• [SUPPLIED INFORMATION]:
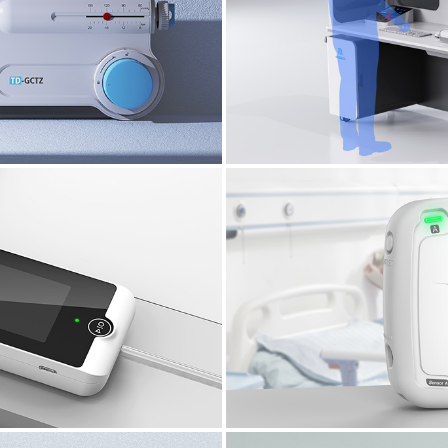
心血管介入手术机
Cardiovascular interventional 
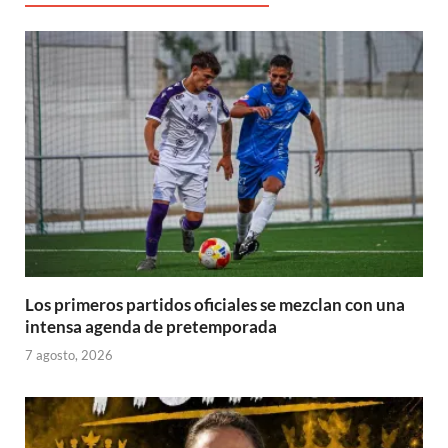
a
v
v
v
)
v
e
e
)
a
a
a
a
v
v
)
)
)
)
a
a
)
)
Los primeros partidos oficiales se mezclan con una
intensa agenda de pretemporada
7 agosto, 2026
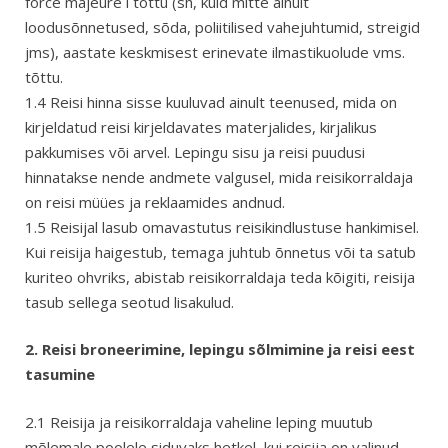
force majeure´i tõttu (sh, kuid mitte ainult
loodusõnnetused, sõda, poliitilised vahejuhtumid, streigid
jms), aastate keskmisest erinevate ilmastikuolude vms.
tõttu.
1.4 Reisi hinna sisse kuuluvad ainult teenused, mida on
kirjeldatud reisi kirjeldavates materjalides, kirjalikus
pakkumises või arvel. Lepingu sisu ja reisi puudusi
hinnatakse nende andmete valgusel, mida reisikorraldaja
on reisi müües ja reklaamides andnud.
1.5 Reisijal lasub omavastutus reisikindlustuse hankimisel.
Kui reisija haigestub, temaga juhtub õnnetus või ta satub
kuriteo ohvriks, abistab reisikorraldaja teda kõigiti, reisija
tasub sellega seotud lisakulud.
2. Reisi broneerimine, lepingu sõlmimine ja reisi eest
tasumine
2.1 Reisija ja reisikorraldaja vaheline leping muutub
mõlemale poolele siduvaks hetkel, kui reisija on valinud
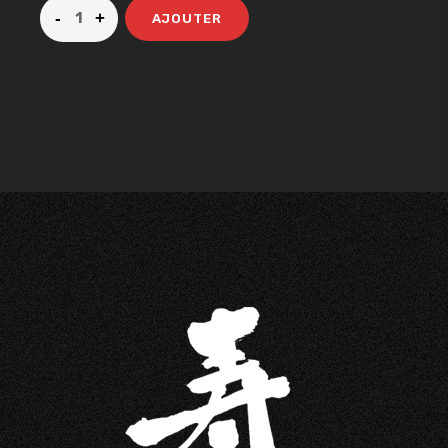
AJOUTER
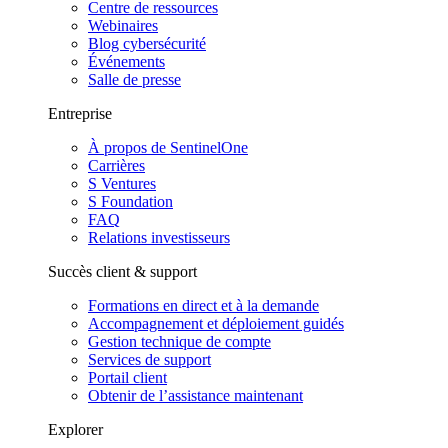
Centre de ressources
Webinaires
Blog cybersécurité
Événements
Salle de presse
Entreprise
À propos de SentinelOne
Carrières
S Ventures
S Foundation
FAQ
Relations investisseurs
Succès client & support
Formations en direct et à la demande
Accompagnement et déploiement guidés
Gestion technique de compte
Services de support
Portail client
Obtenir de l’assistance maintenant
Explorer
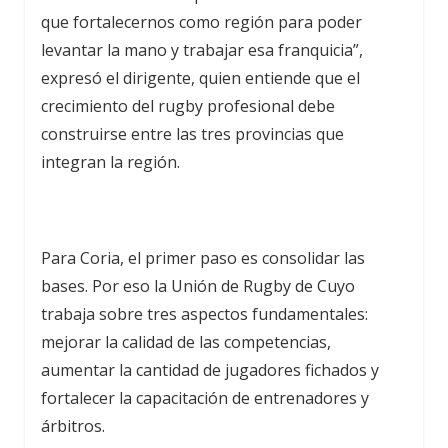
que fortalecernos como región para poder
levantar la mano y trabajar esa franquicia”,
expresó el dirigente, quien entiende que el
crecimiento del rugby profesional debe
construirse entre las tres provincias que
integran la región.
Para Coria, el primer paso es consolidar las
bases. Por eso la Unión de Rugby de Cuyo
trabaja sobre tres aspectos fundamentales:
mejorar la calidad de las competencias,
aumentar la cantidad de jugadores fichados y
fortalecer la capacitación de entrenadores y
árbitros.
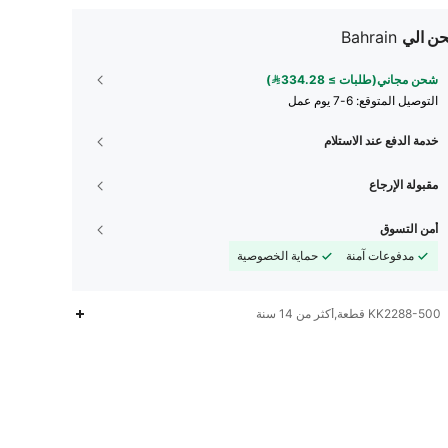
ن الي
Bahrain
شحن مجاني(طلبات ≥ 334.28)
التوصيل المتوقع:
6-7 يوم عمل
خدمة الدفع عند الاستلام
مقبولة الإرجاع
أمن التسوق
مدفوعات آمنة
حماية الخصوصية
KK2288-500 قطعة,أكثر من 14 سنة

...

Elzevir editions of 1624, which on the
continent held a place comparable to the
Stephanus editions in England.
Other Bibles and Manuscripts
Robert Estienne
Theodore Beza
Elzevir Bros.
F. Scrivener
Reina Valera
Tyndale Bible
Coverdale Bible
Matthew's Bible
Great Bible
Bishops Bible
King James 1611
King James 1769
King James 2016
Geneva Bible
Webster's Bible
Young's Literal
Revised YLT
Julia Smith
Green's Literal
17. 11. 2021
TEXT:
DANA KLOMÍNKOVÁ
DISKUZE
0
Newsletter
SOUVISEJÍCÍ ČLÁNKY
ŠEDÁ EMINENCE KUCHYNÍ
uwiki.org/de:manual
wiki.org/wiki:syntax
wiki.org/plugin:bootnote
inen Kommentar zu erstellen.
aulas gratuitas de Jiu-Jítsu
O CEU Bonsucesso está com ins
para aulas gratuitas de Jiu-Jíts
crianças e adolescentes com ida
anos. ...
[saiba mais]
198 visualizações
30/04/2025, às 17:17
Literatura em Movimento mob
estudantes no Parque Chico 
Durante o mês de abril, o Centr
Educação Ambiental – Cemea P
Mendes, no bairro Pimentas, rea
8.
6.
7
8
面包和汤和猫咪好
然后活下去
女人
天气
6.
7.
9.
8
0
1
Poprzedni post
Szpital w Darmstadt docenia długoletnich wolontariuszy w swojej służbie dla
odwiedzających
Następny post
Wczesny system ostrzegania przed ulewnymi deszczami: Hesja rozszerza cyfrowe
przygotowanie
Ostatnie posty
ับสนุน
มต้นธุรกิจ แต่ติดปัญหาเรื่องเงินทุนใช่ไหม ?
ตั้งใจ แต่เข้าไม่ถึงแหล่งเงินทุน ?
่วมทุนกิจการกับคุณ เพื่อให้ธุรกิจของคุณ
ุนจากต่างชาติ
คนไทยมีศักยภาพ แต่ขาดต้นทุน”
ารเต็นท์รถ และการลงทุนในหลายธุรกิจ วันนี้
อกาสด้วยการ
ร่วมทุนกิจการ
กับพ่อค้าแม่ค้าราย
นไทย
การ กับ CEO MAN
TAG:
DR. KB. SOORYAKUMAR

* * *

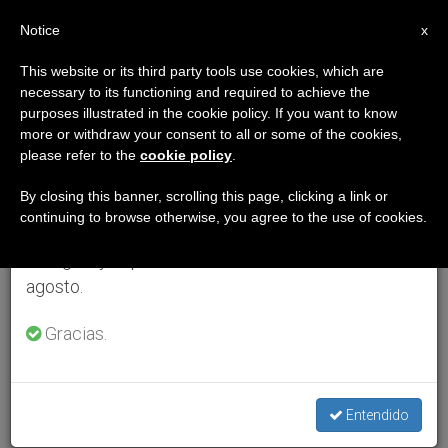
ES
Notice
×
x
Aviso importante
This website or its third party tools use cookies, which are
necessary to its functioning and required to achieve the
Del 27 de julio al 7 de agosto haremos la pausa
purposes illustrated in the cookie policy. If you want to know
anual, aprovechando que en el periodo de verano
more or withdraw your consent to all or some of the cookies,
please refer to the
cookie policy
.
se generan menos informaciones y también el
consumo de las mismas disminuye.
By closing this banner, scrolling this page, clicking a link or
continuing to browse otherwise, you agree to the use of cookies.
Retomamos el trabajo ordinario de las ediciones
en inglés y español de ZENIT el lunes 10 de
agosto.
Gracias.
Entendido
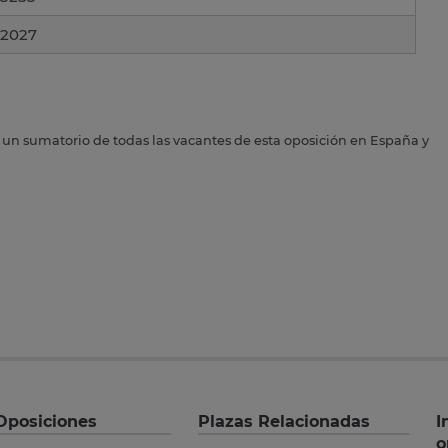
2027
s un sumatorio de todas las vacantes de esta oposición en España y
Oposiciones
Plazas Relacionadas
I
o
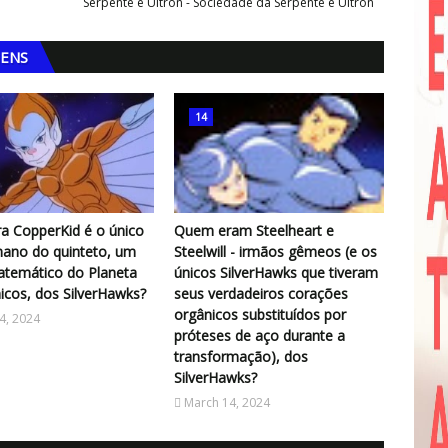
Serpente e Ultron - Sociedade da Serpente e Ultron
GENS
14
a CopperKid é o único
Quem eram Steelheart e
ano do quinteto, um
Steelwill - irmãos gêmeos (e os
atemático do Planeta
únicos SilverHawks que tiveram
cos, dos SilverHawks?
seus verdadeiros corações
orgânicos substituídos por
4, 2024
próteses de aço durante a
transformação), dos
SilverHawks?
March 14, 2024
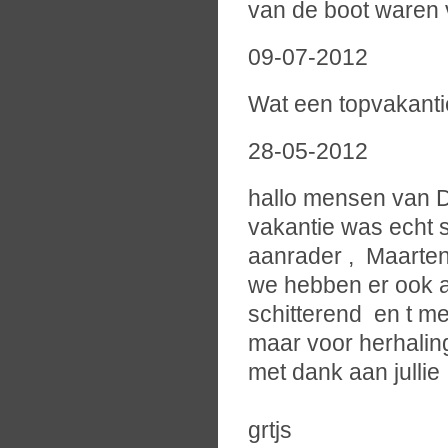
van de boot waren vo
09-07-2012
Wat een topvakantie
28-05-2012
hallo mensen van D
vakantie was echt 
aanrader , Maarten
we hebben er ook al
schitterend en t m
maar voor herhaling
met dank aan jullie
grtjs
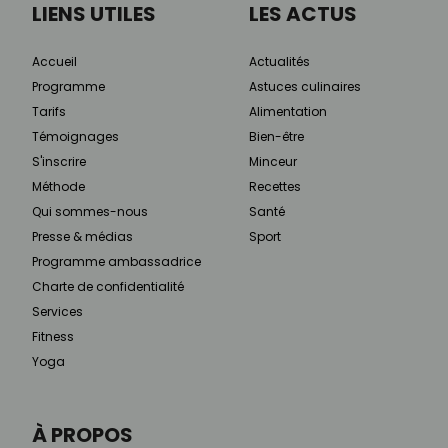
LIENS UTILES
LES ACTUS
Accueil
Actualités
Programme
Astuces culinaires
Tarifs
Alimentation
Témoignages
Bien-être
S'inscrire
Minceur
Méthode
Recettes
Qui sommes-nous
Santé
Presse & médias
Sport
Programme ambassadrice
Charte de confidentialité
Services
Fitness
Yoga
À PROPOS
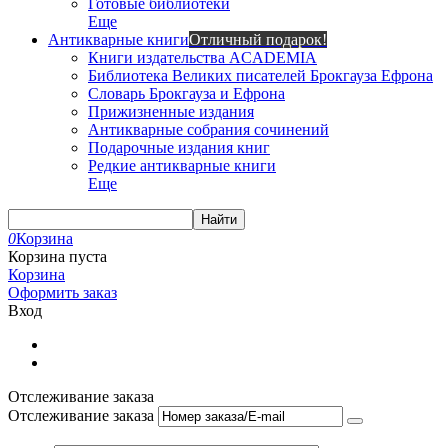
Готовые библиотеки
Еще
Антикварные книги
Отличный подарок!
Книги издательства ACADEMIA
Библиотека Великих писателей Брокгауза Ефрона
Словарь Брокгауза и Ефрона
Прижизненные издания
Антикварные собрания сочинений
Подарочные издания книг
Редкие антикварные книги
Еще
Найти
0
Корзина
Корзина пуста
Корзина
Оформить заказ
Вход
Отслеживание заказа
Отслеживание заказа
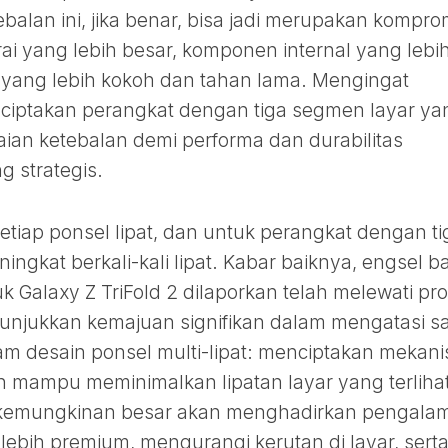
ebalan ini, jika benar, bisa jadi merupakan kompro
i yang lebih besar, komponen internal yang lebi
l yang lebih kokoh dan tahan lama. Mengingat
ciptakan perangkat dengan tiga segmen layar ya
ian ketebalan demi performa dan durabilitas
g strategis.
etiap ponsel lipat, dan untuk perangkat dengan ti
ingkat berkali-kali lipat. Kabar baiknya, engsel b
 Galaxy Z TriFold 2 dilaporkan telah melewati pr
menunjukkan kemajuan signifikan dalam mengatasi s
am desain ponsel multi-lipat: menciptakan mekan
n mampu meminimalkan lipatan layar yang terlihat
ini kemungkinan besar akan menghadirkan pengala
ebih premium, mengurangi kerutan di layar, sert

• [TO-DO ITEM]:
Return exactly, and only, the lines above starting at the line that contains "kirjeldatud reisi kirjeldavates" and ending at the line that contains "tasub sellega seotud lisakulud.".

• [SOLVED PROBLEM]:
kirjeldatud reisi kirjeldavates materjalides, kirjalikus
pakkumises või arvel. Lepingu sisu ja reisi puudusi
hinnatakse nende andmete valgusel, mida reisikorraldaja
on reisi müües ja reklaamides andnud.
1.5 Reisijal lasub omavastutus reisikindlustuse hankimisel.
Kui reisija haigestub, temaga juhtub õnnetus või ta satub
kuriteo ohvriks, abistab reisikorraldaja teda kõigiti, reisija
tasub sellega seotud lisakulud.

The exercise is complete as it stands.